Hasenzahn oder Drahtesel? Schiefe Zähne oder Zahnspange? Gerade für Jugendliche ist eine Zahnspange oft nervig. Wir kennen das, deshalb nehmen wir uns viel Zeit für unsere jüngeren Patienten. Denn: Wer als Jugendlicher seine Zahnspange trägt, freut sich ein Leben lang über schöne, gerade Zähne.

Unser Kieferorthopäden-Team Julia Rang und Dr. Tobias Klur motiviert und klärt auf:

  • Wir informieren Jugendliche und ihre Eltern umfassend über die verschiedenen kieferorthopädischen Therapien und finden gemeinsam die beste Option.
  • Dank digitaler Technik haben wir das Endergebnis stets in Sicht, sodass unsere jungen Patienten bei jedem Besuch einen Fortschritt sehen.
  • Wir kennen viele Tricks, Zähne und Zahnspange zu pflegen, sodass Karies keine Chance hat.

Kreuzbiss, Überbiss oder Deckbiss:
Ursachen für eine Zahnkorrektur bei Jugendlichen

Häufig beginnt unsere kieferorthopädische Therapie zwischen dem 6. bis 10. Lebensjahr. Ihr Kind ist älter und hat bereits alle bleibenden Zähne? Auch dann lohnt sich ein Besuch in unserer Praxis in Euskirchen.

Was sind die häufigsten Fehlstellungen bei Jugendlichen?

  • Beispielsweise der Überbiss: Hier steht der Oberkiefer vor, die oberen und unteren Schneidezähne stehen zu weit voneinander ab.
  • Bei einem Deckbiss verdecken die oberen Frontzähne die unteren vollständig. Das führt zu Problemen mit der Kiefermuskulatur.
  • Auch einen Engstand sehen wir bei Jugendlichen häufig: Hier ist zu wenig Platz im Kiefer für die nachwachsenden Zähne.
  • Größere Zahnlücken oder einzelne schiefe Zähne können wir im jugendlichen Alter ebenso gut behandeln.

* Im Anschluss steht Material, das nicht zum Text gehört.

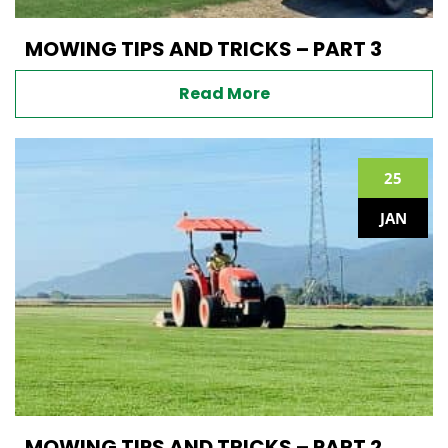
MOWING TIPS AND TRICKS – PART 3
Read More
25
JAN
MOWING TIPS AND TRICKS – PART 2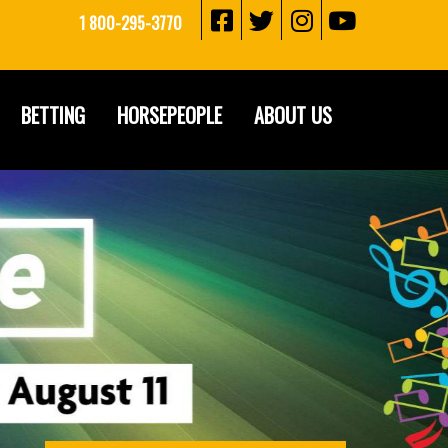
1 800-295-3770
BETTING
HORSEPEOPLE
ABOUT US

Schiefe Zähne wirken auf den ganzen Körper

Gerade bei Jugendlichen nagen schiefe Zähne am Selbstbewusstsein. Sie beeinträchtigen aber auch die Gesundheit. Lispelt Ihr Kind? Oder klagt es häufig über Kopf- und Nackenschmerzen? Dafür können Kiefer und Zähne verantwortlich sein.

Wenn wir hier früh genug korrigieren, ersparen Sie Ihrem Kind zeitaufwändige Therapien im Erwachsenenalter.

Was kostet eine Zahnspange für Jugendliche?

Wenn Ihr Kind die KFO-Therapie vor dem 18. Lebensjahr beginnt, zahlt in vielen Fällen die gesetzliche Krankenversicherung (GKV). Ab der “Kieferorthopädischen Indikations-Gruppen 3” zahlt die GKV zu 100 Prozent. Eltern müssen allerdings 20 Prozent vorab zahlen. Diesen Betrag erhalten Sie zurück, wenn Ihr Kind die Therapie erfolgreich abschließt.

Sie sind privat versichert? Dann entscheidet der gewählte Tarif über die Höhe der Kostenübernahme.

Wir klären Sie und Ihr Kind vor Beginn einer Therapie ausführlich über die verschiedenen Optionen auf. Sie erhalten einen Heil- und Kostenplan, den Sie bei Ihrer Versicherung einreichen können.